### Ausgewählter Text:

________________________

Doch die Zweifel an dem von der Choreografin Sasha Walz und dem Architekten Mila und Partner ausgearbeiteten Entwurf sind geblieben. Da mögen die Fraktionschefs Kauder (CDU) und Oppermann (SPD), die Kulturpolitiker beider Parteien und allen voran Bundestagspräsident Norbert Lammert ihr politisches Gewicht für die Wippe noch so entschlossen in die Waagschale werfen.

Diese Zweifel - damals wie heute - sind zunächst einmal ästhetischer Natur: Die Wippe mit ihrer 50 Meter langen, begehbaren Schale wirkt verkopft, unentschlossen. Der als großer Spielplatz der Demokratie konzipierte Entwurf aus dem Jahre 2009 hat von Beginn an nicht überzeugt. Und es ist ungewiss, ob er heute noch das völlig veränderte gesellschaftliche Klima passt.

Aber auch die aus dem Ruder gelaufenen Baukosten sind nach knapp einem Jahr nicht plötzlich wie durch ein Wunder wieder unter Kontrolle gekommen.

Und selbst die im Zuge der Bauplanung aufgestöberten Fledermaus-Kolonien, die zu einer kostspieligen Verzögerung führten, könnten wieder aufmüpfig werden.   

Keinem fehlt das Einheitsdenkmal

Und am wichtigsten: Am Ende hat das Einheitsdenkmal kaum noch einem gefehlt.  Denn dieser Idee hing stets etwas Künstliches, Aufgepfropftes an. In der Mitte der Bevölkerung ist sie nie angekommen. In den USA oder Frankreich wäre das undenkbar. Aber die Deutschen haben immer noch ein gebrochenes Verhältnis zu ihrer Geschichte. Selbst wenn es Freudenmomente sind wie die Wiedervereinigung. Die Befürworter haben das zu spät erkannt. Und auch die Zeit nach der Entscheidung des Haushaltsausschusses nicht genutzt, um den schmerzlich vermissten öffentlichen Diskurs endlich zu führen.

Kulturstaatsministerin Grütters hatte es zwischenzeitlich versucht und gefragt, ob die Deutschen überhaupt denkmalfähig seien und sich über eine nationale Erzählung verständigt hätten.    

Vergebliche Suche nach einer Alternative

Gleichzeig hatte Grütters das Brandenburger Tor als Ersatz ins Gespräch gebracht. Und wohl im Stillen gehofft, dass damit das von ihrem Vorgänger Bernd Neumann geerbte Projekt endgültig beerdigt sei. Zuletzt hatte sie sogar gefordert, das Findungsverfahren neu aufzurollen - alles vergeblich. 

Das Einheitsdenkmal in der Versenkung zu belassen, wäre die beste, und zum jetzigen Zeitpunkt ehrlichste Lösung gewesen.

Doch davon wollten die Spitzen der Großen Koalition nichts wissen. Nach dem jahrelangen peinlichen hin in und her wollten eine offene politische Flanke schließen. Und dem mächtigen Haushaltsauschuss seine Grenzen zeigen. 

Fertigstellung zum 30. Jahrestag der Einheit?

Sobald das Parlament einen entsprechenden Beschluss fasst und das Geld bereitstellt, kann der erste Spatenstich gesetzt werden. Wenn alles nach Plan läuft, was bei Baustellen der öffentlichen Hand einem Wunder gleichkäme, könnte die Einheitswippe pünktlich zum 30. Jahrestag der Wiedervereinigung in Betrieb genommen werden.

Bis dahin haben Monika Grütters und die Befürworter noch die Chance, mit den Deutschen ins Gespräch über Deutschland und das Denkmal zu kommen. Sie sollten sie unbedingt nutzen!

Man wird sehen, ob sich die Menschen am Ende doch noch in der Idee der Einheitswippe wiederfinden, auch wenn das Land mittlerweile ein ganz anderes geworden ist.

________________________

### Bereitgestellte Datensätze:
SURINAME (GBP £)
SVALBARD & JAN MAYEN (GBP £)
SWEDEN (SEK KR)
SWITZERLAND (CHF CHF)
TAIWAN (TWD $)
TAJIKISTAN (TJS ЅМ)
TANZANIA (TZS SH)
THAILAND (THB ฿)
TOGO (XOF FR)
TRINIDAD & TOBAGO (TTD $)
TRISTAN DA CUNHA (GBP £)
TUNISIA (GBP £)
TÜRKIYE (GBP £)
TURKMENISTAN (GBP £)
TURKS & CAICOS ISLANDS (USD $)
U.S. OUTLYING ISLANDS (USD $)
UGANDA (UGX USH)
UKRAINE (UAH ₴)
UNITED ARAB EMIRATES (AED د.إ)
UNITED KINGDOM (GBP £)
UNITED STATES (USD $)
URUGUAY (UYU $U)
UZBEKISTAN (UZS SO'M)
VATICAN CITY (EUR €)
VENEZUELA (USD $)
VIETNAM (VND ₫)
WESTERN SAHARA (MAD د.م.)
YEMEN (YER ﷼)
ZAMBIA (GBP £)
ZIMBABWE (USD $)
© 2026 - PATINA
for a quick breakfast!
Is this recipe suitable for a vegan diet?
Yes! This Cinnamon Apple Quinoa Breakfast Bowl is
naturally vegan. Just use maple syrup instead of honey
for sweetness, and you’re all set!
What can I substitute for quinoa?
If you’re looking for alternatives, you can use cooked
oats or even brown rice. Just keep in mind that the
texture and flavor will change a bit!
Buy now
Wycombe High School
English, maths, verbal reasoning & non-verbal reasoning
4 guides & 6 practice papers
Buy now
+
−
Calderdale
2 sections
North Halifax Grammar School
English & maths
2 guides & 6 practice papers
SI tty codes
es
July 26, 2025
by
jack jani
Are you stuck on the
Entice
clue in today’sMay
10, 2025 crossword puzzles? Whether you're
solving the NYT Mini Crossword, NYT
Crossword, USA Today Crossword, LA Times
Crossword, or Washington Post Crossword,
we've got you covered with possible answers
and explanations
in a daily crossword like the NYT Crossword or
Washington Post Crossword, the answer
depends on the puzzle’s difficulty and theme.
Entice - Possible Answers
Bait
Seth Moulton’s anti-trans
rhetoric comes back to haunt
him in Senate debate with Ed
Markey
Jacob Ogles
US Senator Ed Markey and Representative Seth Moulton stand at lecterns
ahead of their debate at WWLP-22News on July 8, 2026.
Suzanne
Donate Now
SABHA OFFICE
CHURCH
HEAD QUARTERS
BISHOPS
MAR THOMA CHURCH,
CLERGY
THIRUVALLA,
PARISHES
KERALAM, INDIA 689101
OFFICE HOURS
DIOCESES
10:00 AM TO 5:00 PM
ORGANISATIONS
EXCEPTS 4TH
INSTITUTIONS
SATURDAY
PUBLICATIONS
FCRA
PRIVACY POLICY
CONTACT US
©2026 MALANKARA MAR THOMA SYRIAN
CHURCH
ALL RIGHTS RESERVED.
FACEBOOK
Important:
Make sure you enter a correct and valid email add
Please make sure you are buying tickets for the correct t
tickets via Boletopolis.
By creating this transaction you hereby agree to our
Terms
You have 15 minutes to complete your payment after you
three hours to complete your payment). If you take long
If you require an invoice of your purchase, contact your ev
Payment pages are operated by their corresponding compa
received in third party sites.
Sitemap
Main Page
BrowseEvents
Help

________________________

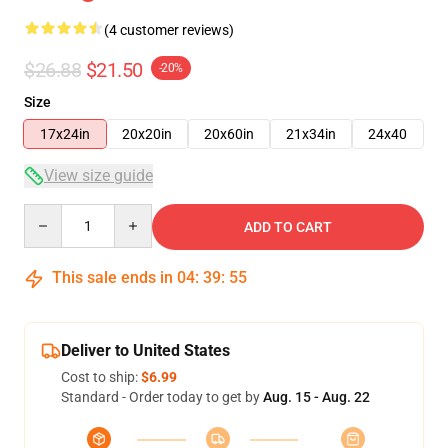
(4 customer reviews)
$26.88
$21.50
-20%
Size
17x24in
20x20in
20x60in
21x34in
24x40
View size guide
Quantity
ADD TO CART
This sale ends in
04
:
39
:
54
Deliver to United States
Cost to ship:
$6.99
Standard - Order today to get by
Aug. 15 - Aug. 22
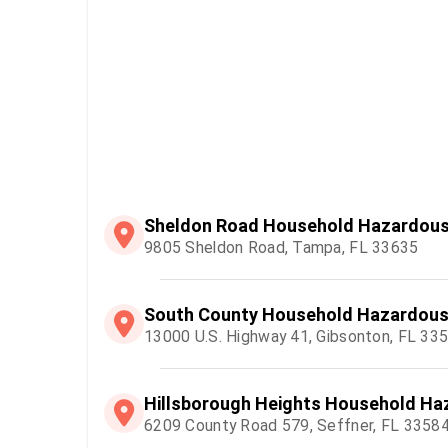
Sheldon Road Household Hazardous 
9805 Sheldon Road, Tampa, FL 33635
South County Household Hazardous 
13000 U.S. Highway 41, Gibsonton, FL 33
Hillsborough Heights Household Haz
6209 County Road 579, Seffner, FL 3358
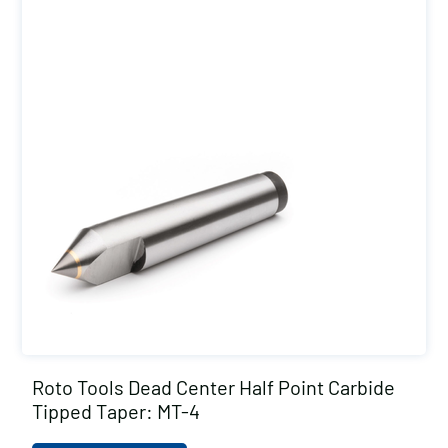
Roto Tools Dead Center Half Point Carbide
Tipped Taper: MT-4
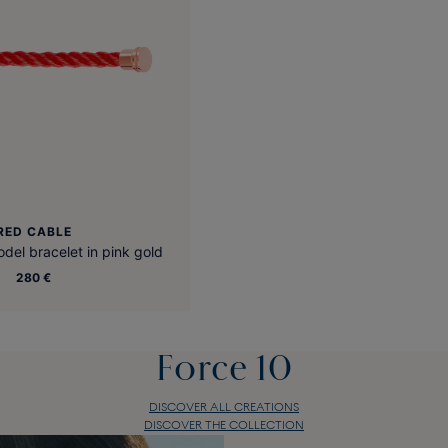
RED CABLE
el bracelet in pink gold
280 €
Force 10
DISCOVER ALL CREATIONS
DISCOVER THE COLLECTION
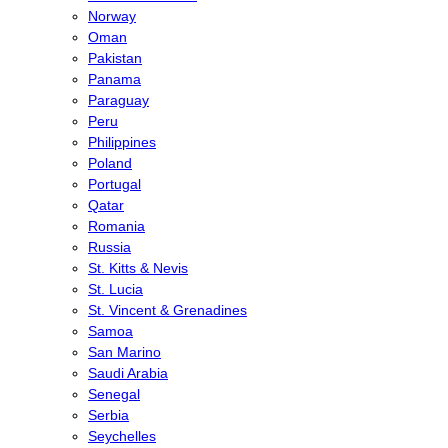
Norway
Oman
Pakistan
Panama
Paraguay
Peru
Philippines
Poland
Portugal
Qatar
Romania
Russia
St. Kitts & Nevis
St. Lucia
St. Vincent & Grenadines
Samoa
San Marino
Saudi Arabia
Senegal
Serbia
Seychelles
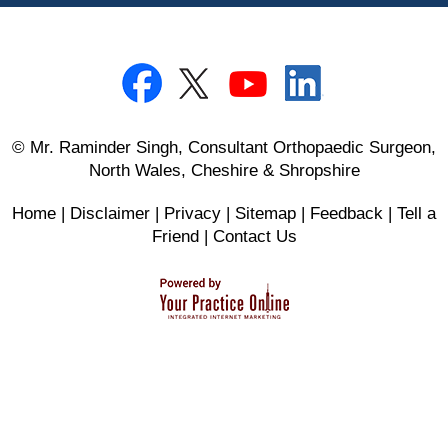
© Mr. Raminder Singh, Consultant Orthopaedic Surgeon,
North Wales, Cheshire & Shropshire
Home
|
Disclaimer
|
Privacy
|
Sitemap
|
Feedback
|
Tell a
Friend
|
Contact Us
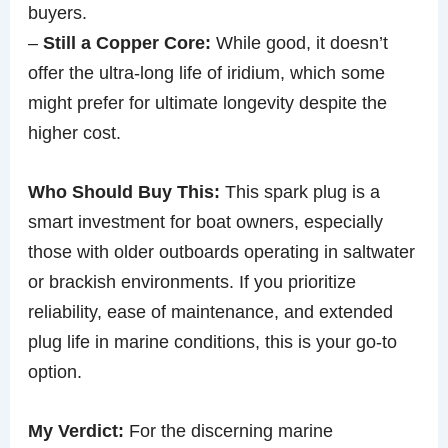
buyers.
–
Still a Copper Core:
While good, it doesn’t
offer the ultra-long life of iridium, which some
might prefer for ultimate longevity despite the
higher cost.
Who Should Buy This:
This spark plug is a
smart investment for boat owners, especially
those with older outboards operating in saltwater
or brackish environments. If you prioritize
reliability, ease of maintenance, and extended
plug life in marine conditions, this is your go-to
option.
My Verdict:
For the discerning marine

________________________

Schreiben Sie aus dem Text zum Einheitsdenkmal den Abschnitt von „Man wird sehen, ob“ bis einschließlich „anderes geworden ist.“ wortgetreu ab.

### Lösung:
Man wird sehen, ob sich die Menschen am Ende doch noch in der Idee der Einheitswippe wiederfinden, auch wenn das Land mittlerweile ein ganz anderes geworden ist.